Droit de vote des personnes handicapées
J’étais persuadé, que dis-je, convaincu avec une aveuglante
bonne foi, que les personnes en situation de handicap détenaient, comme tout
citoyen, le droit de vote. Naïf que j’étais. Certaines personnes handicapées ne
peuvent pas voter. Le rapport de la Commission Nationale Consultative des
Droits de l’Homme (CNCDH) du 26 janvier 2107, intitulé « Avis sur le droit de vote des personnes handicapées Citoyenneté et handicap : «Voter est un droit, pas un privilège » (l’avis concerne les personnes
vivant avec un handicap intellectuel ou psychique) m’a fait découvrir cette
inadmissible incongruité ! « Cette
situation est d’autant moins satisfaisante qu’elle constitue clairement une
discrimination à l’égard des personnes handicapées, au sens où la définit la
Convention des Nations unies relative aux droits des personnes handicapées, que
la France a ratifiée le 18 février 2010. »
En effet les personnes handicapées sous tutelle n’ont pas le
droit de vote. Il y a certes d’autres citoyens qui n’ont pas le droit de vote,
il s’agit de personnes pour lesquelles la justice a prononcé une sanction en
raison de ce qu’elles ont fait. La justice dans ce cas suspend, de manière
provisoire, une partie des droits, dont ceux par exemple d’habiter à tel
endroit, de ne pas travailler auprès d’enfants, de ne pas se présenter aux
élections, de ne pas aller voter. Toutes décisions en principe liées en
principe à des actes délictueux commis par ces personnes.

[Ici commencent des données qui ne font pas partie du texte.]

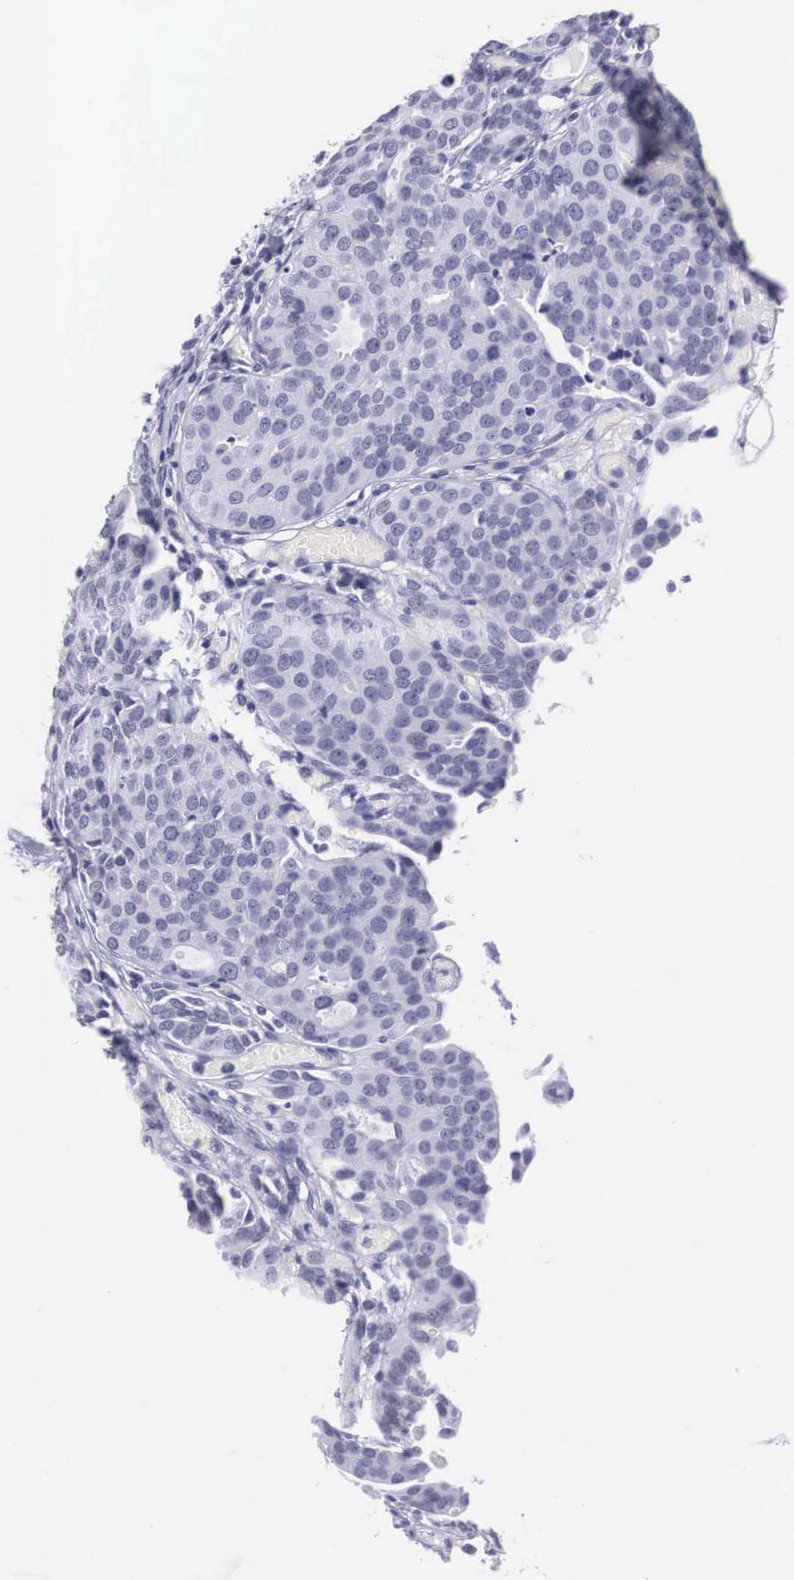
{"staining": {"intensity": "negative", "quantity": "none", "location": "none"}, "tissue": "urothelial cancer", "cell_type": "Tumor cells", "image_type": "cancer", "snomed": [{"axis": "morphology", "description": "Urothelial carcinoma, High grade"}, {"axis": "topography", "description": "Urinary bladder"}], "caption": "A histopathology image of human urothelial carcinoma (high-grade) is negative for staining in tumor cells. Nuclei are stained in blue.", "gene": "C22orf31", "patient": {"sex": "male", "age": 78}}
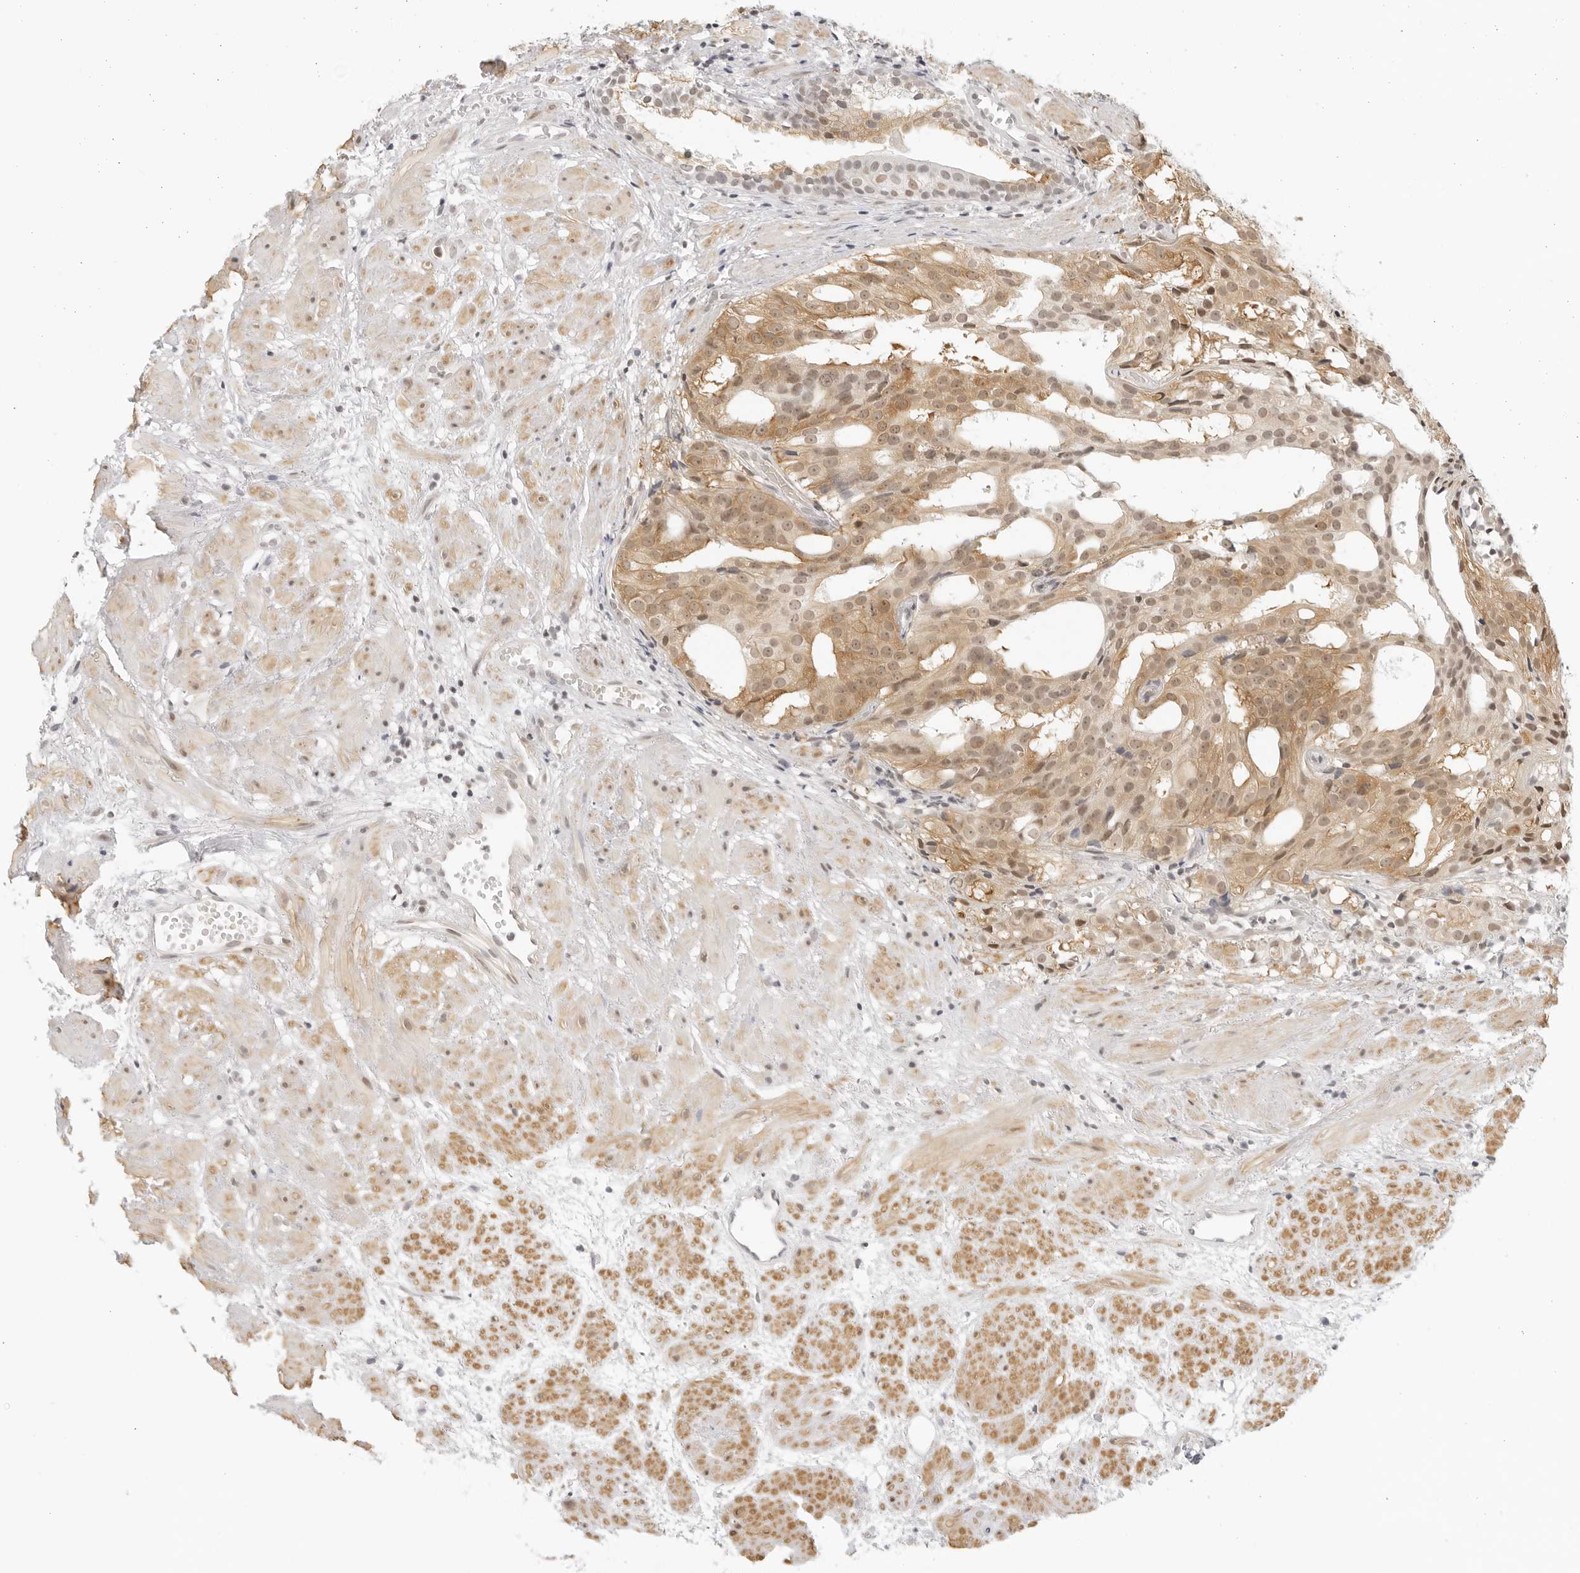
{"staining": {"intensity": "moderate", "quantity": ">75%", "location": "cytoplasmic/membranous,nuclear"}, "tissue": "prostate cancer", "cell_type": "Tumor cells", "image_type": "cancer", "snomed": [{"axis": "morphology", "description": "Adenocarcinoma, Low grade"}, {"axis": "topography", "description": "Prostate"}], "caption": "Brown immunohistochemical staining in prostate cancer demonstrates moderate cytoplasmic/membranous and nuclear staining in about >75% of tumor cells. The staining was performed using DAB, with brown indicating positive protein expression. Nuclei are stained blue with hematoxylin.", "gene": "TCIM", "patient": {"sex": "male", "age": 88}}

Mais dans le cas des personnes handicapées, le droit de vote
est enlevé en fonction de ce que les personnes sont, non en fonction de ce
qu’elles auraient fait. Oui objectera-t-on, mais c’est parce qu’elles ont fait
l’objet d’une décision de tutelle, c’est-à-dire d’une décision de justice qui
suspend les droits de la personne, en raison de dangers qu’elle peut présenter
pour elle-même (gestion de son budget, de ses relations, de sa vie) ou pour les
autres. Mais on peut aussi poser la question autrement : pourquoi
sont-elles sous tutelle, sinon en raison de ce qu’elles sont, c’est-à-dire des
personnes qui ont un statut de personne handicapée en raison d’une maladie,
d’un trouble, d’une déficience ou d’incapacités ? Donc de ce qu’elles
sont !
Et même, en supposant que « la nature » de la
personne puisse la mettre en danger sur certains aspects (par exemple son
incapacité totale à gérer un budget), ce qui pourrait justifier d’une tutelle
partielle, en quoi serait-il dangereux, pour elle ou pour les autres, qu’elle
puisse voter ? D’autant que l’évaluation pour cette perte de droits est « laissée à l’exercice subjectif et
solitaire du juge des tutelles, qui n’a pour tout appui extérieur, qu’un
certificat médical dans lequel le droit de vote apparait souvent en termes
laconiques.»
Alors oui, il est urgent que quelqu’un se saisisse de cette
anomalie, que, comme le recommande le CNCDH, il soit procédé à l’abrogation des
dispositions du code électoral restreignant le droit de vote des personnes
vivant avec un handicap intellectuel ou psychique. Car la pérennité de cette
disposition confirme que dans nos représentations comme dans nos textes il y a
encore le sentiment qu’il y a « des vies minuscules » (Charles
Gardou : la société inclusive, parlons-en, érès, 2012) et des citoyens
inutiles (Pascal Jacob : Il n’y a pas de citoyens inutiles, Dunod, 2016).